Excellent post, Rob!
> So decision making, no matter how complex, has to
> collapse its outputs into one of the n predictable
> actions. How to express subtlety and wide range of
> behavior with such a limited palette?
You've hit the nail on the head. Animations and sounds are an enormous behavioral bottleneck for us.
> Solutions to the problem - procedural animation,
> text-to-speech synthesis, and so on - only work
> in limited contexts. They can’t replicate the
> depth of detail and emotion that a good animator
> or voice artist can bring out. And replicating
> those details procedurally seems like an
> AI-complete problem all by itself.
I mostly agree with this, but I've seen some indications that it's (kinda, sorta) becoming possible to bite off some aspects of the problem procedurally ... in some ways, sometimes, if you're lucky.

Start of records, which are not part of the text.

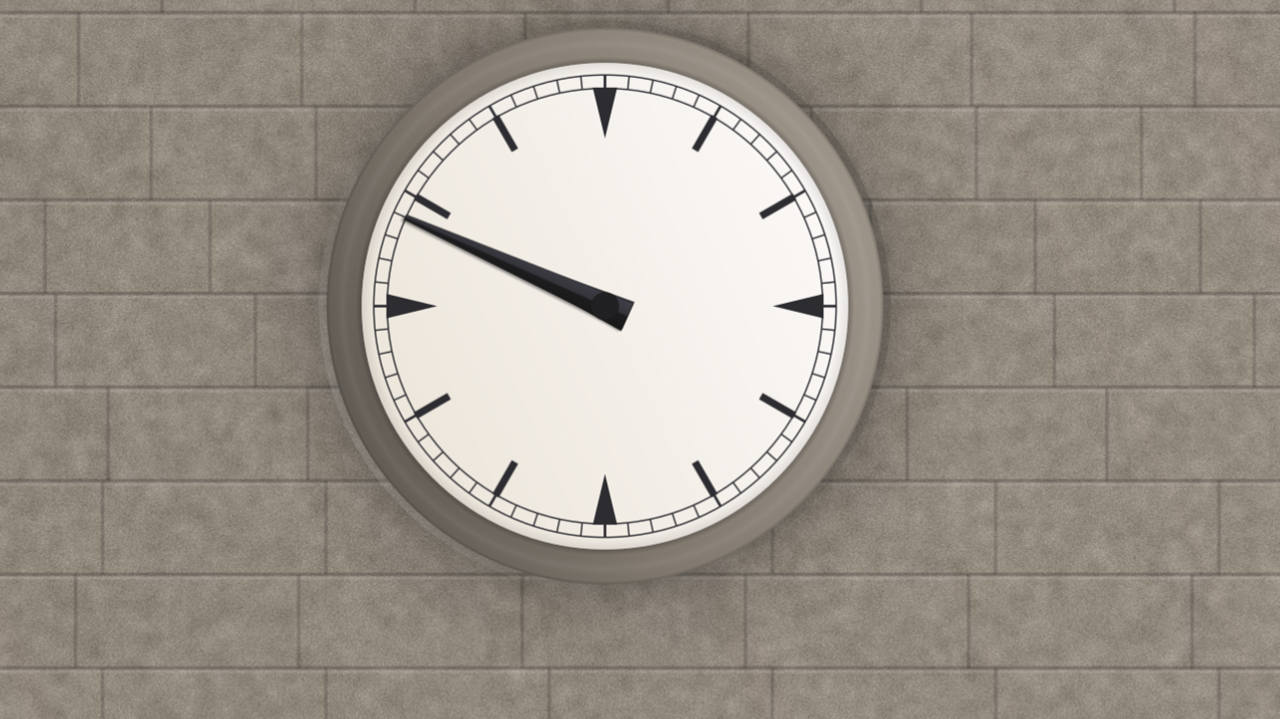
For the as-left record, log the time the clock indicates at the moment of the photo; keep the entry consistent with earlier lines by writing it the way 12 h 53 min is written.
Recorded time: 9 h 49 min
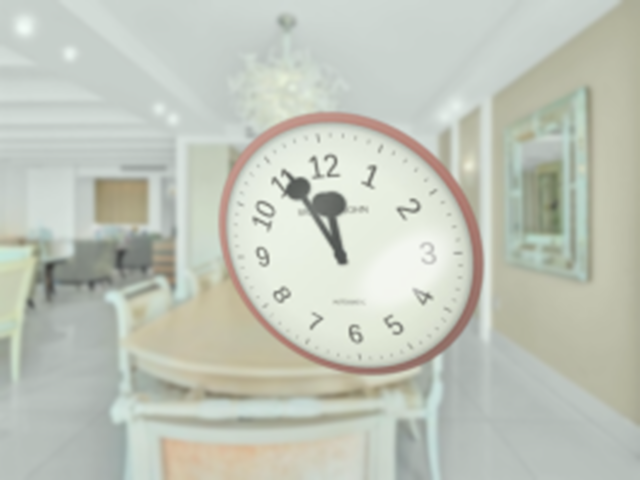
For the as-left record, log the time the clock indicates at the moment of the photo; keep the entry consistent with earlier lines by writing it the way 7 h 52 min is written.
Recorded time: 11 h 56 min
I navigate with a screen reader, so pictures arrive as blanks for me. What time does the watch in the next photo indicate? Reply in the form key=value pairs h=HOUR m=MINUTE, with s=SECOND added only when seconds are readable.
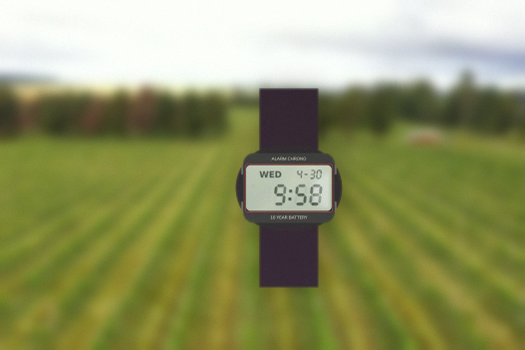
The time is h=9 m=58
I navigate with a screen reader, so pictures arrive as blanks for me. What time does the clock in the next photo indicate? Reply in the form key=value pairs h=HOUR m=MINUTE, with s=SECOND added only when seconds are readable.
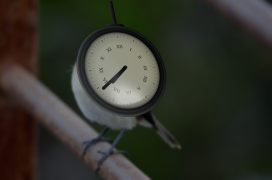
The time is h=7 m=39
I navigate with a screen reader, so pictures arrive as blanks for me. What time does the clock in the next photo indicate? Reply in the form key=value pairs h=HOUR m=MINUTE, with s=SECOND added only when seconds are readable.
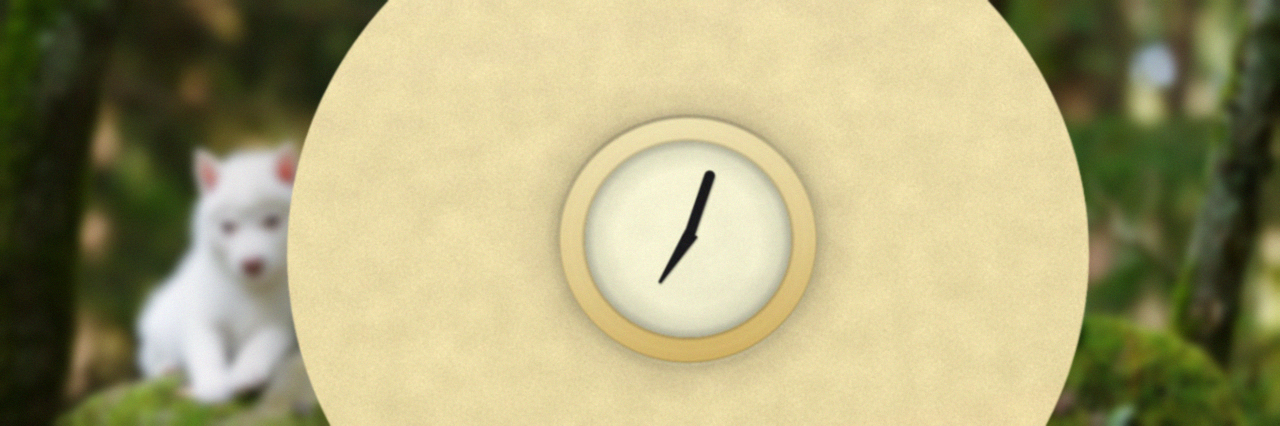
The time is h=7 m=3
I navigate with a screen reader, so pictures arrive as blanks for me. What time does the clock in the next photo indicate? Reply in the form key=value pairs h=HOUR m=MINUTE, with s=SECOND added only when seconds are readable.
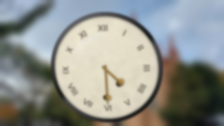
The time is h=4 m=30
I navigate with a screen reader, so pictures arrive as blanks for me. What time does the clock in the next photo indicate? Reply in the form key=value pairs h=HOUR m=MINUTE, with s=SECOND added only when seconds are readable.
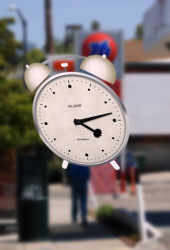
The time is h=4 m=13
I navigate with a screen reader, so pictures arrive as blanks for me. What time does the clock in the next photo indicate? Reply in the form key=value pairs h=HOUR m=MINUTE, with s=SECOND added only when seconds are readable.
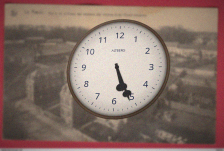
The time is h=5 m=26
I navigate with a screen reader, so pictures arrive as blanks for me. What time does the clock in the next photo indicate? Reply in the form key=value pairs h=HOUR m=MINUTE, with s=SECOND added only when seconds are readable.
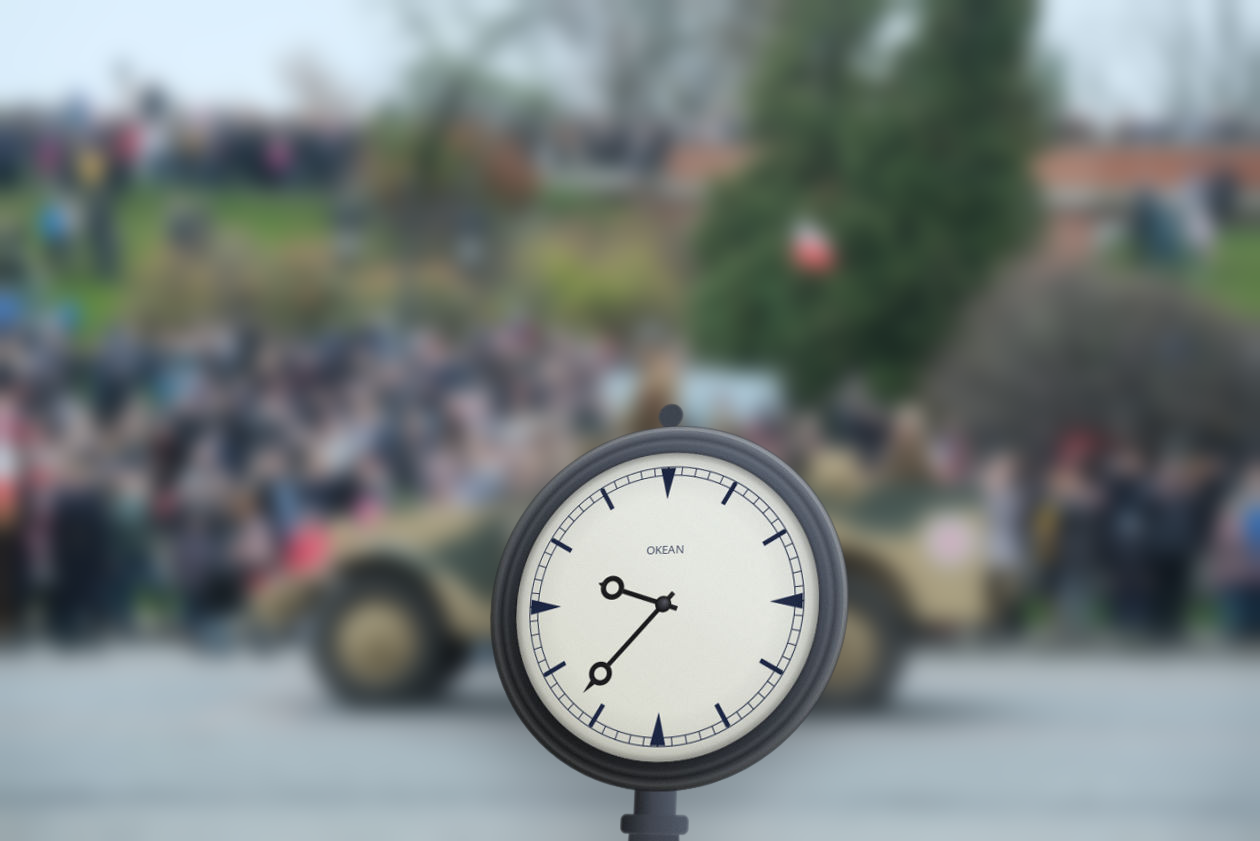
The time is h=9 m=37
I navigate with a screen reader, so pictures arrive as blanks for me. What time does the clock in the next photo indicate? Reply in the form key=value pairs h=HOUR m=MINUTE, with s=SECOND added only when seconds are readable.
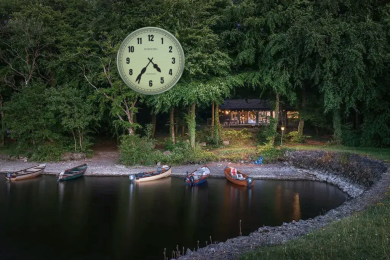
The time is h=4 m=36
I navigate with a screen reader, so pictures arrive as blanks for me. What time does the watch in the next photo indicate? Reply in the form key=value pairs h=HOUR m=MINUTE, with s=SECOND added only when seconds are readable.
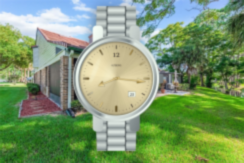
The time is h=8 m=16
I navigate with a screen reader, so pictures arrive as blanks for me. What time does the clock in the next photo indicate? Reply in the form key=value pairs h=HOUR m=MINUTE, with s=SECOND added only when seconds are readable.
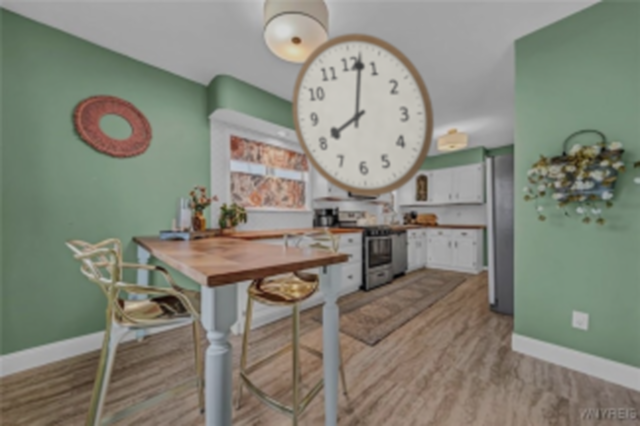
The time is h=8 m=2
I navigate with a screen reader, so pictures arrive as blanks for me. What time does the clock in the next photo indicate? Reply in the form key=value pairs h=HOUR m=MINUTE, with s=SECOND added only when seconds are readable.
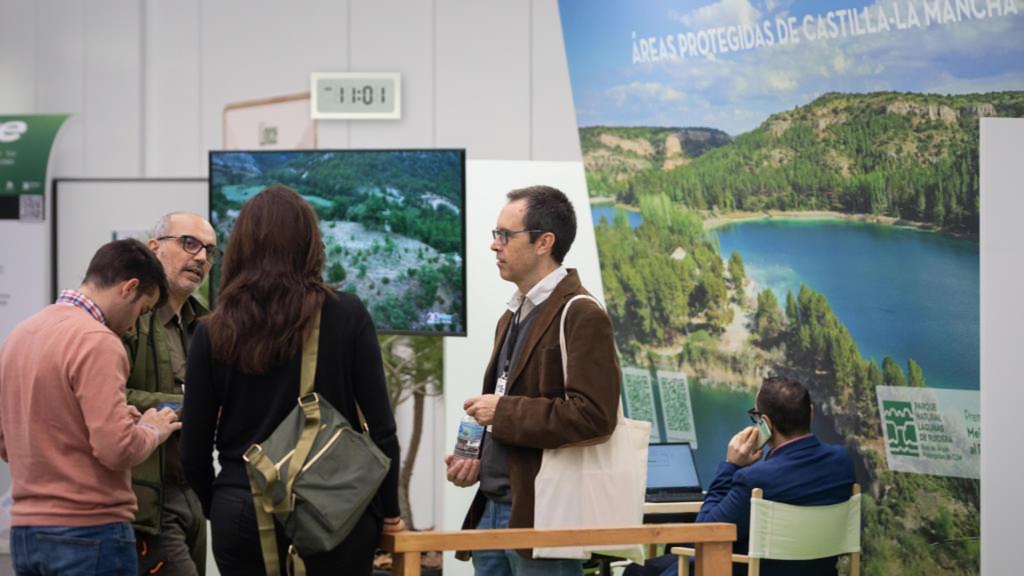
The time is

Between NaturalMotion's "endorphin" product and the work being done on Spore, I've seen a lot of kinds of procedural work done on the animation side that convince me that at least for *some* kinds of animations -- locomotion and physical reactions in particular -- it's possible to create procedural animations that sometimes match the quality of professional animators. If you want to see human characters getting knocked about by various physical forces and reacting in basic ways, endorphin can do a really good job of animating that sort of thing.
That's counterbalanced by the recognition that there are a lot of kinds of animations (particularly emotive animations, such as taunts) that can never be done procedurally -- even theoretically -- because they're all about broadcasting the designer's intentions.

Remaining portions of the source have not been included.